Conhecida por sua rica diversidade de manifestações culturais tradicionais, a região Nordeste do Brasil é formada por nove estados, entre eles o Ceará, do qual destaco a região do Cariri, composta por alguns municípios do sul do Estado. O Cariri é considerado um caldeirão de cultura, pela mescla e diversidade cultural que abriga, principalmente na música, sendo este um dos motivos que tem feito da região um espaço de muitas investigações nas áreas de Educação Musical e Etnomusicologia.
A Cantoria Repentista, o Reisado, a Dança do Coco, os Penitentes, as Bandas Cabaçais, as Lapinhas, os Rabequeiros, os Sanfoneiros, os Violeiros entre outros são agrupamentos musicais e artistas tradicionais característicos e muito presentes na região.
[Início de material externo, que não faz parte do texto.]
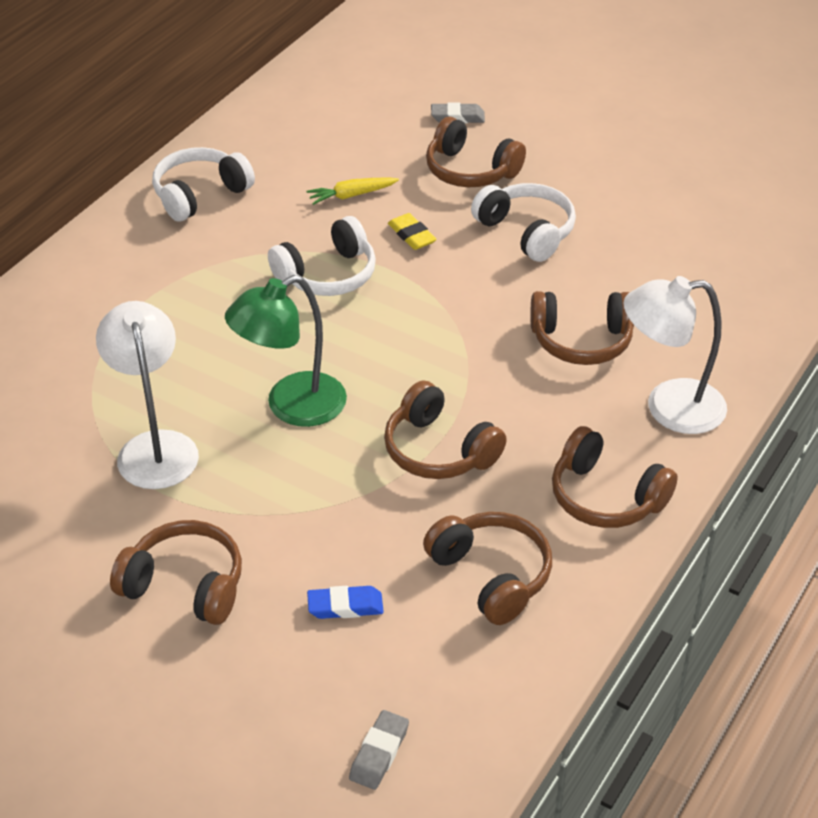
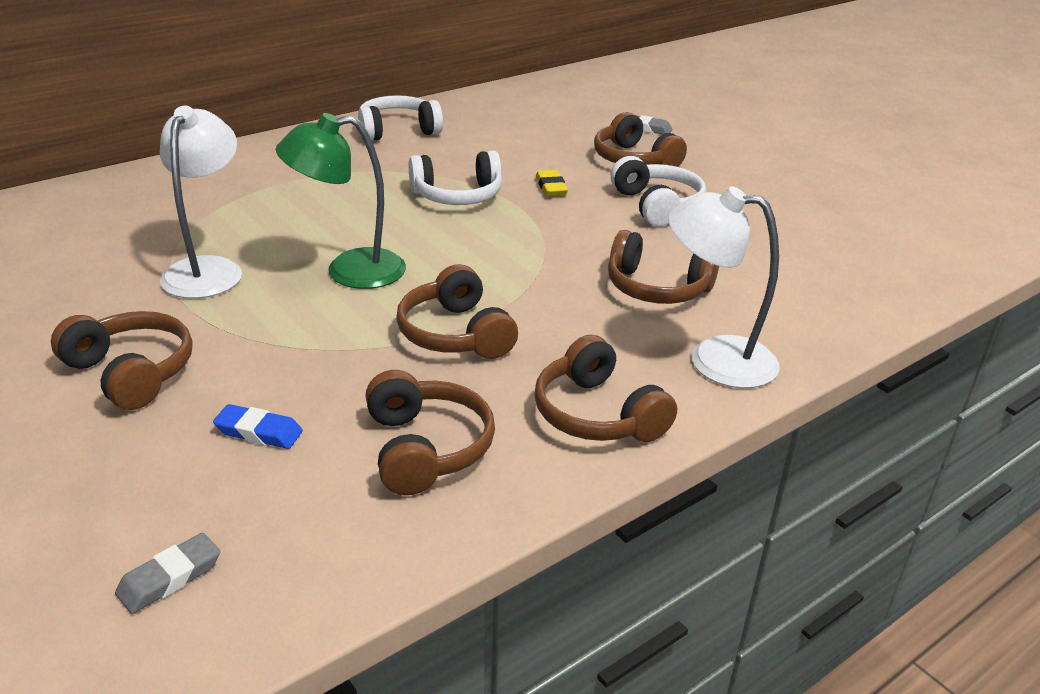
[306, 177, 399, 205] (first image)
Na maioria das vezes, o conhecimento que os participantes destas manifestações têm, para a manutenção da tradição, lhes foi transmitido informalmente, por meio da oralidade.
A diversidade cultural da Região do Cariri Cearense é ímpar, complexa e de alto teor expressivo, comunicador da capacidade inteligente do homem e da mulher desta Região, da capacidade expressiva e do imaginário desse homem e dessa mulher, através de fatos, obras e objetos de significados estéticos tão próprios de si, que se particularizaram como identificadores do pensamento cultural regional. (ALBUQUERQUE, 2009, p.5)
O Curso de Música da Universidade Federal do Cariri tem como uma de suas propostas a valorização da cultura local, incentivando a aproximação dos acadêmicos com a comunidade, como forma de despertar seu interesse por investigar a respeito da produção cultural e artística da região, a partir do contato com as manifestações tradicionais da comunidade, não se apropriando e nem interferindo de maneira invasiva em seu fazer musical, mas de forma a promover uma interação entre os diferentes saberes (popular e acadêmico), por acreditar que essa aproximação é saudável, já que pode contribuir para a formação do educador musical.

A formação do profissional cujo perfil é aquele onde a criatividade e o reconhecimento de seu ambiente cultural, assim como a consciência das possibilidades da música como elemento essencial de comunicação e de expressão são as principais características, é o que tentamos permitir através desta proposta (ALBUQUERQUE, 2009: 32,33).
Seguindo a proposta do Curso, entendo que essa aproximação pode também contribuir de forma significativa para a Educação Musical a ser desenvolvida nos ambientes escolares do Ensino Básico no Brasil. Tendo em vista que esse contato é relevante para a formação do indivíduo, acredito na importância da inserção da cultura popular no currículo escolar, visando uma maior proximidade entre a escola e a cultura presente na região.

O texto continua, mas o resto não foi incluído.